Alex Dayneka and Claire Walker learned from experience in Botswana, Berlin

· September 26, 2012, 12:12 am   ·  Updated September 26, 2012, 1:20 am

Patrick Hulce | DP

Senior forward Alex Dayneka spent the summer as an intern working in Botswana, where locals were “shocked” to see a female soccer player. While abroad, she learned to see things “from a different perspective.”


The best thing Alex Dayneka and Claire Walker of the Penn women’s soccer team did this summer was get away.
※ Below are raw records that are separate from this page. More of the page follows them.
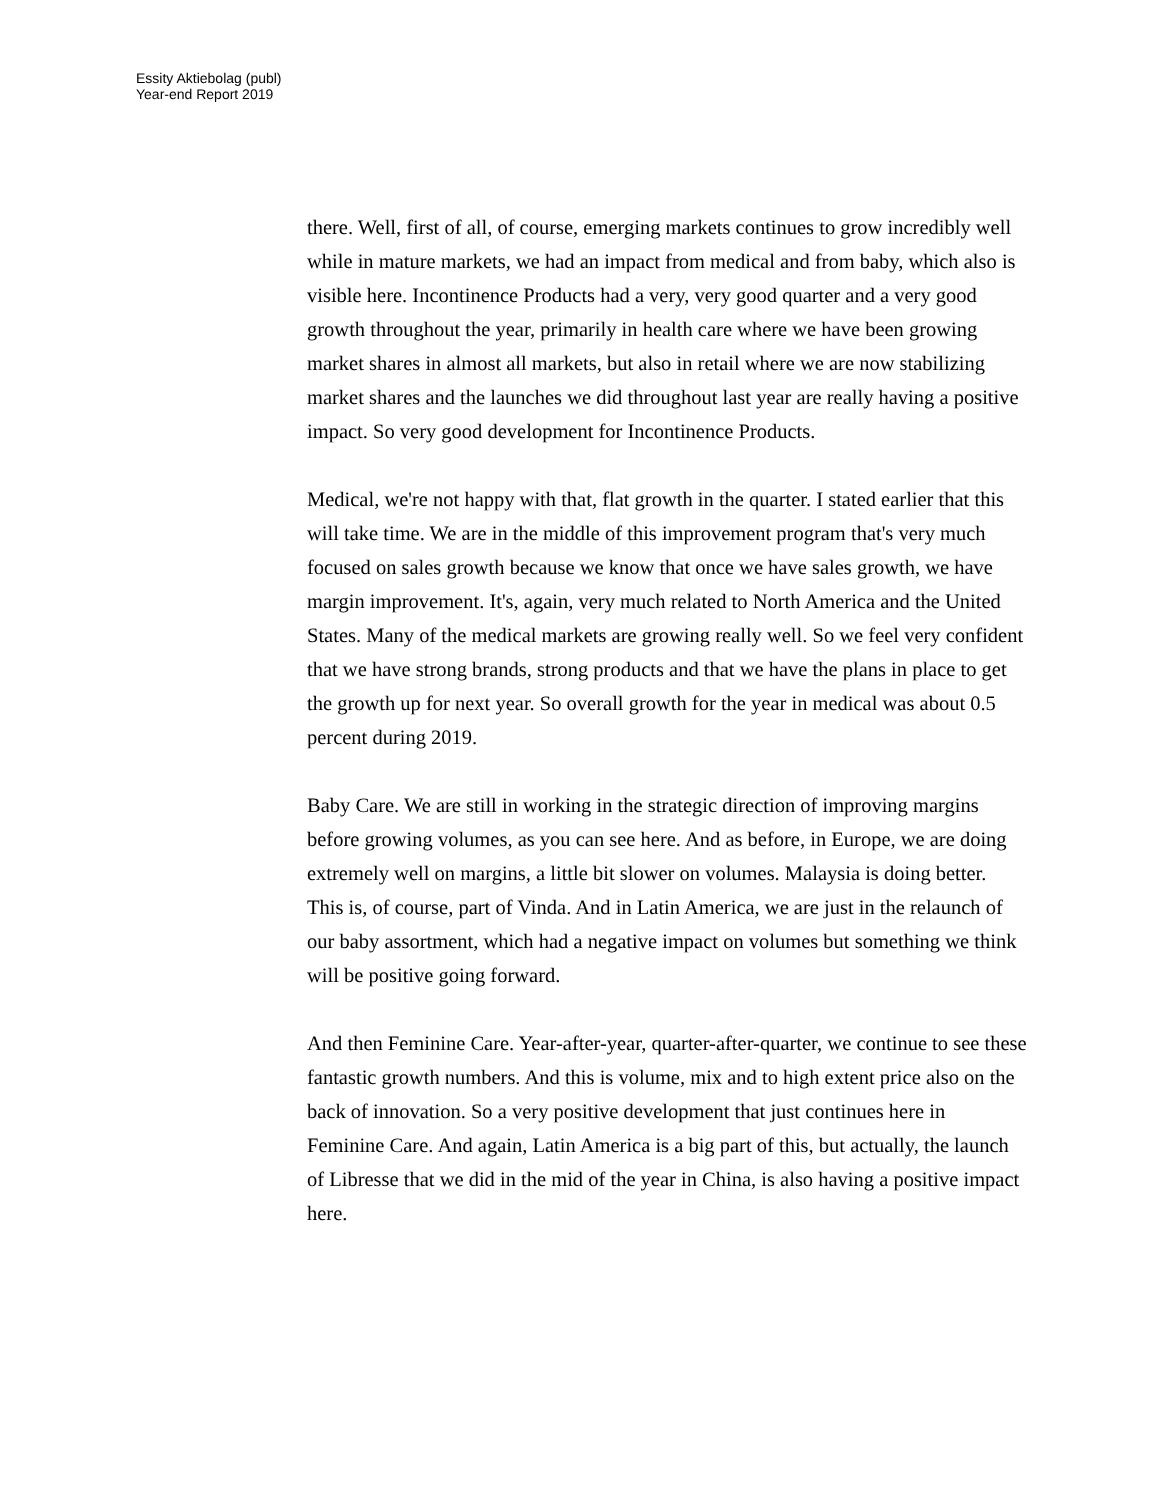Essity Aktiebolag (publ)
Year-end Report 2019
there. Well, first of all, of course, emerging markets continues to grow incredibly well while in mature markets, we had an impact from medical and from baby, which also is visible here. Incontinence Products had a very, very good quarter and a very good growth throughout the year, primarily in health care where we have been growing market shares in almost all markets, but also in retail where we are now stabilizing market shares and the launches we did throughout last year are really having a positive impact. So very good development for Incontinence Products.
Medical, we're not happy with that, flat growth in the quarter. I stated earlier that this will take time. We are in the middle of this improvement program that's very much focused on sales growth because we know that once we have sales growth, we have margin improvement. It's, again, very much related to North America and the United States. Many of the medical markets are growing really well. So we feel very confident that we have strong brands, strong products and that we have the plans in place to get the growth up for next year. So overall growth for the year in medical was about 0.5 percent during 2019.
Baby Care. We are still in working in the strategic direction of improving margins before growing volumes, as you can see here. And as before, in Europe, we are doing extremely well on margins, a little bit slower on volumes. Malaysia is doing better. This is, of course, part of Vinda. And in Latin America, we are just in the relaunch of our baby assortment, which had a negative impact on volumes but something we think will be positive going forward.
And then Feminine Care. Year-after-year, quarter-after-quarter, we continue to see these fantastic growth numbers. And this is volume, mix and to high extent price also on the back of innovation. So a very positive development that just continues here in Feminine Care. And again, Latin America is a big part of this, but actually, the launch of Libresse that we did in the mid of the year in China, is also having a positive impact here.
Walker stayed in Berlin from mid-May through most of July for a program pertaining to her urban studies major. Dayneka spent time at the University of Gaborone in Botswana, where she worked as an intern for Stepping Stones International, a development program for orphaned and vulnerable teenagers.

But spending time away from the Northern Hemisphere didn’t allow for a convenient workout regimen.

“It was winter where I was,” Dayneka said. “The sun came up a lot later and it set really early around 5 o’clock, so it was harder to work out.

“Actually I went on a safari once and so I was running in the Kalahari Desert. So you have to make it work but it was really cool to deal with it.”

However, with soccer being a global sport, it was easy for Walker and Dayneka to find ways onto the pitch.

“I corralled my fellow students to play soccer in a couple different parks and talked to German strangers to see if they would play with us,” Walker said.

Dayneka was able to incorporate sports into the Stepping Stones program.

“We’d have sports clinics a couple Saturdays when I was there,” she said. “We had a full week of sports culminating in an Olympics day. So I got a way to connect with the kids.”

But the greatest accomplishment that Walker and Dayneka achieved abroad may have been simply playing the sport they love.

“[The locals] were always shocked a girl was playing soccer,” Walker said. “Not too many girls play soccer over there.”

“People were really shocked that I played soccer,” Dayneka echoed. “The girls there thought it was weird. It was really cool for them to see that women can get involved in athletics.”

They both returned stateside on July 23 and had three weeks to readjust to soccer at home. Walker did not feel like she was 100 percent in game shape until the preseason. She benefited from playing pickup with her teammates upon her return. Dayneka felt the difference between continents instantly.

“I found it a little hard to adjust to the humidity because it was so dry over in Africa,” she said.

By the time the team gathered to begin the season in mid-August, though, Dayneka and Walker were up to game speed and a little wiser for the wear.

“I learned a lot about patience and seeing things from a different perspective,” Dayneka said.

“It’s about appreciating things and not always being so task-oriented, which I feel like we are here a lot of the time. And maybe just slow down and enjoy it.”